Equation 8 allows estimation of the damping ratio as function of time without introducing or spreading discontinuities other than those of the instantaneous parameters. The value of the initial amplitude (IAo) is critical and will determine the shape of the damping pattern obtained and whether it converges to the actual damping values. Figure 7 shows the envelope of the damping ratio for different values of IAo for a decaying signal with initial amplitude of 4 and a constant damping ratio of 1 %. It is seen that if the value of the initial amplitude differs from the actual value, the obtained damping values and behavior diverge from the target especially at the beginning of the signal.

Fig. 7
figure 7

Identified instantaneous damping using different values for the initial amplitude

Comparison between wavelets and Hilbert approaches and the effect of noise

A comparison of the results obtained with each on the two approaches proposed and its robustness to noise contamination is presented in this section. Figure 8 shows the damping results obtained using Eqs. 8 and 9 for a down-chirp signal (5–1 Hz) with linear damping ratio varying linearly from 0.5 to 5 % (no noise added). The figures on the left column show the results obtained using the HT approach using 5 segments and the right column figures correspond to the CWT approach using a window length of 0.5 s. The dashed blue lines denote the target values and the continuous black lines the results obtained.

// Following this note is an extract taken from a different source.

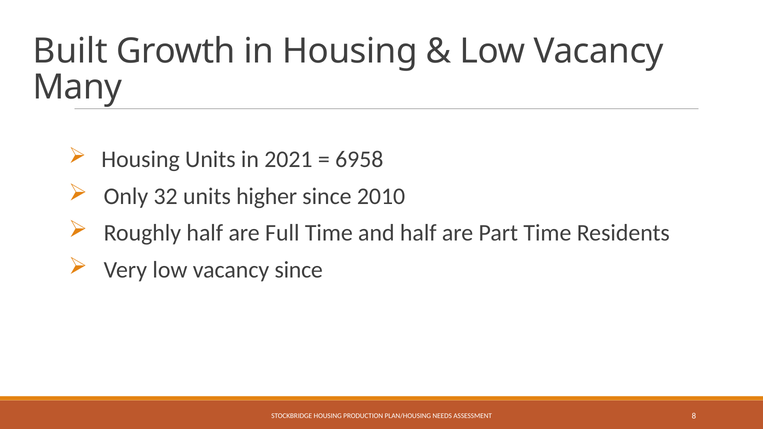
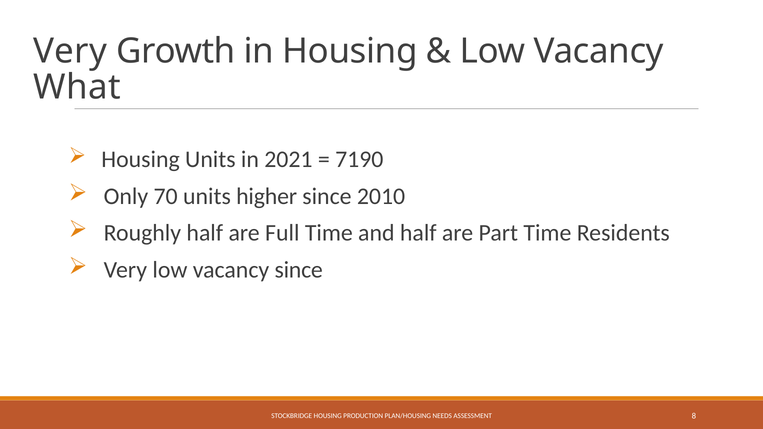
Built at (70, 51): Built -> Very
Many: Many -> What
6958: 6958 -> 7190
32: 32 -> 70
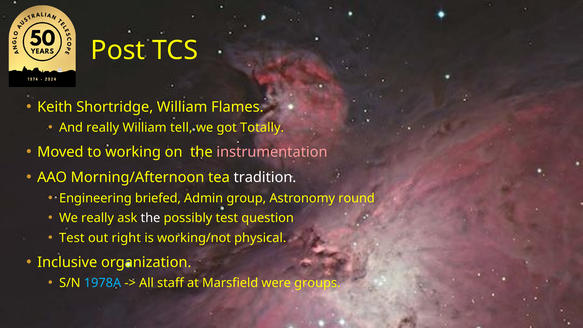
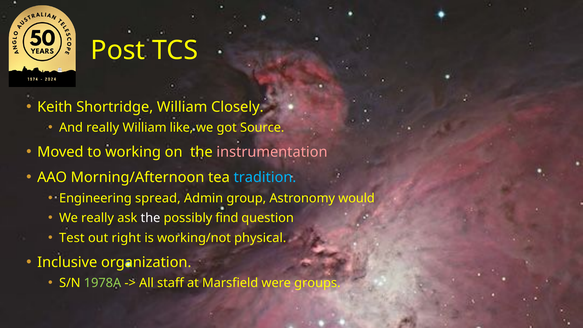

It is seen that for the case of a clean signal, both approaches exhibited acceptable results.

Fig. 8
figure 8

Damping analysis for down-chirp signal from 5 to 1 Hz with linear damping ratio from 0.5 to 5 %: a instantaneous amplitude, b instantaneous frequency, c instantaneous damping using HT analysis, d instantaneous amplitude, e instantaneous frequency, f instantaneous damping using CWT analysis

The effect of noise is examined in Fig. 9. The signal analyzed is the same analyzed in Fig. 8 but this time Gaussian noise with a SNR of 10 is added. It is seen that instantaneous parameters estimated using the CWT approach are considerably more stable and closer to the target values. For both approaches, the value of \({\text{IA}}_{\text{o}}\) to use in Eq. 9 is approximated as the maximum amplitude in the instant amplitude vector.

Fig. 9
figure 9

Damping analysis for down-chirp signal from 5 to 1 Hz with linear damping ratio from 0.5 to 5 % and SNR of 10: a instantaneous amplitude, b instantaneous frequency, c instantaneous damping using HT analysis, d instantaneous amplitude, e instantaneous frequency, f instantaneous damping using CWT analysis

Conclusions

Current limitations in the identification of instantaneous damping from the free decay response of non-linear systems were identified. Improvements to the current Hilbert and continuous wavelet transform-based approaches to generate the system analytic signal were proposed so that they are suitable for identification of instantaneous parameters in vibrational signals from systems where both, damping and frequency, are changing with time. An alternative procedure to identify the instantaneous damping history from the analytic signal was also presented. It was shown that the improved approaches offer acceptable results when the signal being analyzed are clean. However, when the signal is contaminated with noise, the CWT approach exhibited better results. This can be attributed to the inherent filtering nature of the operations performed: from the resulting wavelet map, the noise content is scattered throughout the map and only the time–frequency portion (ridge) of the map that describes the system characteristics is used.